::: Fragmento proporcionado

A pesar de que la esencia de la doctrina liberal es la sociedad entendida como un mercado regido por la libre interacción de sus fuerzas económicas, se le niega al Restaurador el haber incorporado a la Argentina al protocapitalismo al jerarquizar la unidad productiva que mayores ventajas comparativas ofrecía en relación con otras naciones: la estancia.
También el socialismo ha condenado a don Juan Manuel. Al igual que el liberalismo, es una concepción internacionalista de supuesta aplicación planetaria y siempre demostró rechazo hacia los movimientos de raíz y convocatoria popular (a los que denomina peyorativamente “populismos”) que se desarrollan por fuera de su control y de sus parámetros.
Ante tanta “orfandad” fue el conservadorismo reaccionario, ultracatólico, el que se impuso la reivindicación de la vida y obra de Rosas, proyectando en él su propio espíritu totalitario, funcional para la conservación de sus intereses antipopulares. Invirtiendo la realidad histórica de haberse enfrentado el Restaurador, con el apoyo de la chusma (gauchos, indios, mulatos, orilleros, etc.), a la oligarquía masónica y extranjerizante de su época.
No hay duda de que puede reprochársele a Rosas su tendencia al autoritarismo. Nada justifica persecuciones, degüellos o fusilamientos. Pero tienen razón sus defensores al argumentar que la historia oficial se ha empeñado en cargar sobre sus espaldas toda la violencia de su época, de la que no se pudieron abstraer otros federales ni tampoco sus enemigos unitarios. Según aquellos no se habría tratado de una tiranía sangrienta, sino de una autocracia paternalista, lo más parecido a una democracia (del griego demokratía, “gobierno del pueblo”), que las circunstancias nacionales e internacionales permitían.

::::::
::: Datos proporcionados

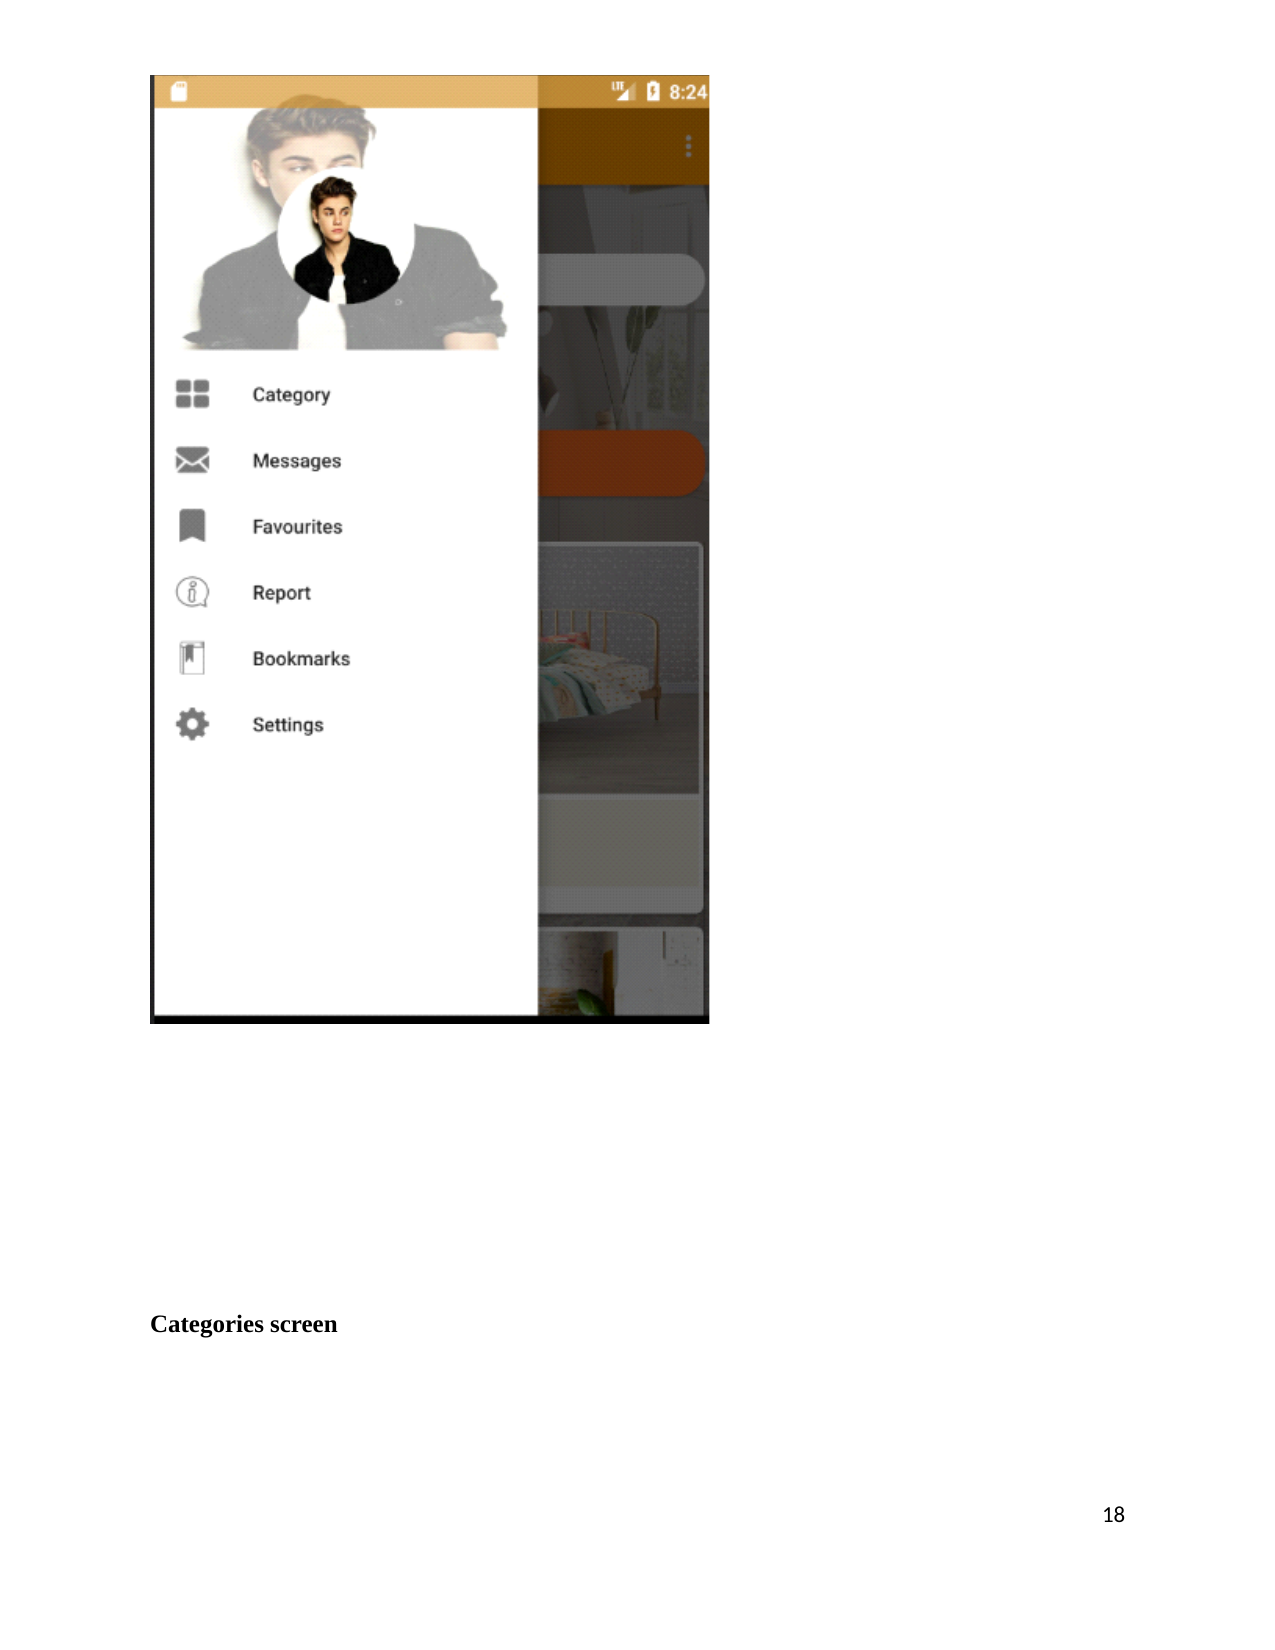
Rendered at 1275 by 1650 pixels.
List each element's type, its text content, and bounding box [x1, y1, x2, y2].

text Categories screen [150, 1309, 1125, 1338]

::::::

Consigna:
Prosiga el fragmento sobre Juan Manuel de Rosas a partir de su última oración. El material no interviene en modo alguno en lo que aquí se solicita.

Respuesta al ejercicio:
También se lo puede acusar por su reticencia a dictar una Constitución, aunque los historiadores revisionistas han insistido en que esta no hubiera sido posible sin la organización nacional, por las buenas o las malas, que Rosas dejó al final de su gobierno.
Nuestro país ya había sido, entonces, bautizado (“Confederación Argentina”, luego “República Argentina”) y su territorio quedaba milagrosamente intacto, mientras don Juan Manuel, quien había entrado rico al gobierno y salido pobre, partía hacia su prolongado y doloroso exilio.
También hacia la condena sin matices de quienes escribieron nuestra historia oficial y de quienes no tienen otra alternativa que confiar en ella. Y a quienes nunca se explicó por qué nuestro Libertador, el general San Martín, legaría a Rosas su sable inmortal, estableciendo en su testamento que lo hacía “como prueba de la satisfacción que como argentino he tenido al ver la firmeza con que ha sostenido el honor de la República contra las injustas pretensiones de los extranjeros que trataron de humillarnos”.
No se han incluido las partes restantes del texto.